Hartwick College’s vice president of student affairs, Meg Nowak, said the school applauds the administration’s Tuesday announcement of commitment to protect students and help put an end to sexual assault on campuses. Hartwick is committed to ending sexual assault and related conduct on campus, preventing recurrences and addressing the problem’s affect on the victim and community, she said.
“Any measures that will assist schools to identify the problem; improve prevention efforts and increase coordination of training and investigative activities are welcome and important steps to address this intolerable and unlawful conduct.”
Hal Legg, State University College at Oneonta’s director of communications, said the college shares President Barack Obama’s hope that bringing attention to sexual assault will help make campuses and communities safer. The college especially applauds The White House Task Force’s emphasis on engaging men as allies for the cause, he said.
SUNY Oneonta officials are still digesting the report, Legg said, but the college is already in sync with many mandates that the Task Force recommended in its plan and offers several resources and activities aimed at preventing and responding to sexual violence. Besides counseling, workshops and tools to report violence, the campus has strong relationships with organizations such as the Violence Intervention Program and Opportunities for Otsego, Legg said. This broadens the range of services available to students and includes a 24-hour hotline for victims, as well as training to become a state certified rape crisis counselor.

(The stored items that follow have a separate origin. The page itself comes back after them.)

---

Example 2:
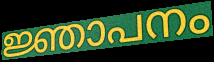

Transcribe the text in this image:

ജ്ഞാപനം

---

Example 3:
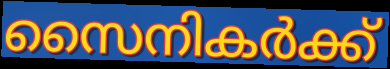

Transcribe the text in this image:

സൈനികർക്ക്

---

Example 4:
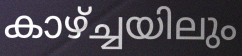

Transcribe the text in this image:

കാഴ്ച്ചയിലും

SUNY Oneonta reported a total of six sexual offenses to the U.S. Department of Education during the last three years for which complete data is available (2010, 2011, and 2012), Legg said. In 2013, the college reorganized their Providing Advocacy and Intervention Regarding Sexual Assault program into a group called Know Violence, which is administered by the Counseling, Health & Wellness Center, he said. Know Violence programming includes the popular Re-Think campaign, which is designed to focus the blame on perpetrators of sexual assault. More than 450 SUNY Oneonta students have participated in the Re-Think program, he said. “Our primary goals are to empower our students to be knowledgeable bystanders who can intervene in situations that may lead to sexual violence, to assist students who have been assaulted, and to hold responsible those who commit sexual violence,” Legg said. U.S. Senator Kirsten Gillibrand said she is pleased that the Task Force is suggesting that colleges administer and publish an annual survey about campus sexual assaults.

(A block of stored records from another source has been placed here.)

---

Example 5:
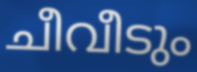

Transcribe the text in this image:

ചീവീടും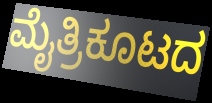
ಮೈತ್ರಿಕೂಟದ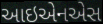
આઇએનએસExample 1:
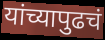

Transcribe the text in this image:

यांच्यापुढचं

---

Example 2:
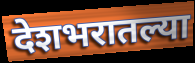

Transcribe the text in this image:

देशभरातल्या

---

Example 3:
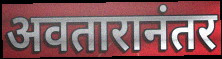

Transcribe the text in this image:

अवतारानंतर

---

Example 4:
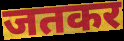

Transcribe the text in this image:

जतकर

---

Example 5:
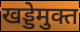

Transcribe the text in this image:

खड्डेमुक्त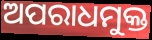
ଅପରାଧମୁକ୍ତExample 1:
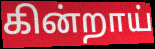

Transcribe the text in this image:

கின்றாய்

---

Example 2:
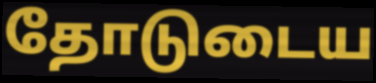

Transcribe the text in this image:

தோடுடைய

“The price of a college education should never include a one-in-five chance of being sexually assaulted,” Gillibrand said.
Barbara Jones, vice president for student life at the State University College of Technology at Delhi, said Tuesday night that the college did not have a chance to review the Task Force’s recommendations since the report was just issued.
“Student safety is our top priority and we take it very seriously,” Jones said. “We will be reviewing the report closely to consider all the recommendations to enhance our efforts in meeting the spirit and requirements of Title IX.”
Officials at SUNY Cobleskill didn’t have time to study the report’s recommendations yet, either, according to the school’s director of communications and marketing, Diane Dobry.
“We will certainly review it carefully,” Dobry said, “to see how its recommendations can enhance our campus-wide commitment to student safety.